[Arbeitsauftrag a]
Zeige jede Zeile der Datensätze, in der die Zeichenfolge „Filodeegrolletjes“ vorkommt. Groß- und Kleinschreibung sind dabei zu beachten.

[Vorgegebener Text]
□ □ □ □ □ □ □

The Work (Minimierungsstrategie 8/9)

Gibst du weiterhin allein dem Anderen die Schuld oder erkennst du schon deine Anteile?


Stell dir vor ...

Du und deine Kollegen in der Besprechung. Irgendetwas passt dem einen Kollegen wohl nicht so ganz. Er sitzt schon seit einer Weile mit verschränkten Armen da, an die Rückenlehne gepresst, Augen zusammengekniffen. Natürlich alles keine Beweise, aber zumindest Indizien, dass nicht alles wünschenswert verläuft. Du hast keine Ahnung, was ihn stören könnte. Aber so schlimm wird’s schon nicht sein. Doch plötzlich steht er auf und verlässt den Raum. Du bist sprachlos. Wie kann der so was machen? Einfach weggehen, wenn ihm etwas nicht passt. Du ärgerst dich über sein egoistisches Verhalten und findest ihn in diesem Moment total bescheuert. Doch bevor dich der Ärger überwältigen kann, denkst du glücklicherweise an The Work.  


Theoretisch heißt das … 

Mit »The Work« nach Byron Katie (http://thework. com/sites/thework/deutsch) kannst du die Ärger auslösenden Gedanken identifizieren, hinterfragen – und sogar auflösen. Wie gelingt dir das? Indem du deine Perspektive auf recht unkonventionelle Weise erweiterst. Während Katie mehrere Jahre an einer Depression litt, entdeckte sie einen Zusammenhang zwischen ihren (subjektiven) Beobachtungen, ihren (negativen) Gedanken und ihren (unangenehmen) Emotionen. Sie erkannte, dass es nicht die Beobachtungen selbst waren, die ihren Ärger auslösten, sondern ihre Gedanken über die Beobachtungen. Als ihr zudem klar wurde, dass sie jeden einzelnen (schmerzhaften) Gedanken kontrollieren und verändern kann, hatte sie das Grundgerüst von The Work entwickelt.

□ □ □ □ □ □ □

[Die Daten]
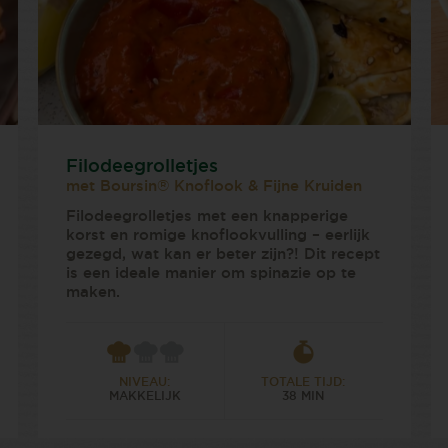
Filodeegrolletjes
met Boursin® Knoflook & Fijne Kruiden
Filodeegrolletjes met een knapperige
korst en romige knoflookvulling – eerlijk
gezegd, wat kan er beter zijn?! Dit recept
is een ideale manier om spinazie op te
maken.
NIVEAU:
TOTALE TIJD:
MAKKELIJK
38 MIN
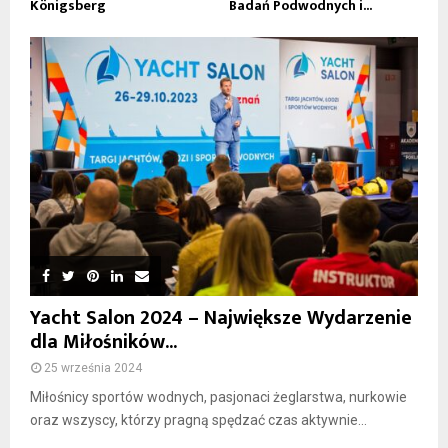
Königsberg
Badań Podwodnych i...
Yacht Salon 2024 – Największe Wydarzenie
dla Miłośników...
25 września 2024
Miłośnicy sportów wodnych, pasjonaci żeglarstwa, nurkowie
oraz wszyscy, którzy pragną spędzać czas aktywnie...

□ □ □ □ □ □ □

[Arbeitsauftrag b]
Schreibe aus dem Text über The Work die Stelle zwischen „Gibst du weiterhin“ und „an The Work.“ einschließlich wortgetreu ab.

[Schriftliche Lösung a]
Filodeegrolletjes
Filodeegrolletjes met een knapperige

[Schriftliche Lösung b]
Gibst du weiterhin allein dem Anderen die Schuld oder erkennst du schon deine Anteile?


Stell dir vor ...

Du und deine Kollegen in der Besprechung. Irgendetwas passt dem einen Kollegen wohl nicht so ganz. Er sitzt schon seit einer Weile mit verschränkten Armen da, an die Rückenlehne gepresst, Augen zusammengekniffen. Natürlich alles keine Beweise, aber zumindest Indizien, dass nicht alles wünschenswert verläuft. Du hast keine Ahnung, was ihn stören könnte. Aber so schlimm wird’s schon nicht sein. Doch plötzlich steht er auf und verlässt den Raum. Du bist sprachlos. Wie kann der so was machen? Einfach weggehen, wenn ihm etwas nicht passt. Du ärgerst dich über sein egoistisches Verhalten und findest ihn in diesem Moment total bescheuert. Doch bevor dich der Ärger überwältigen kann, denkst du glücklicherweise an The Work.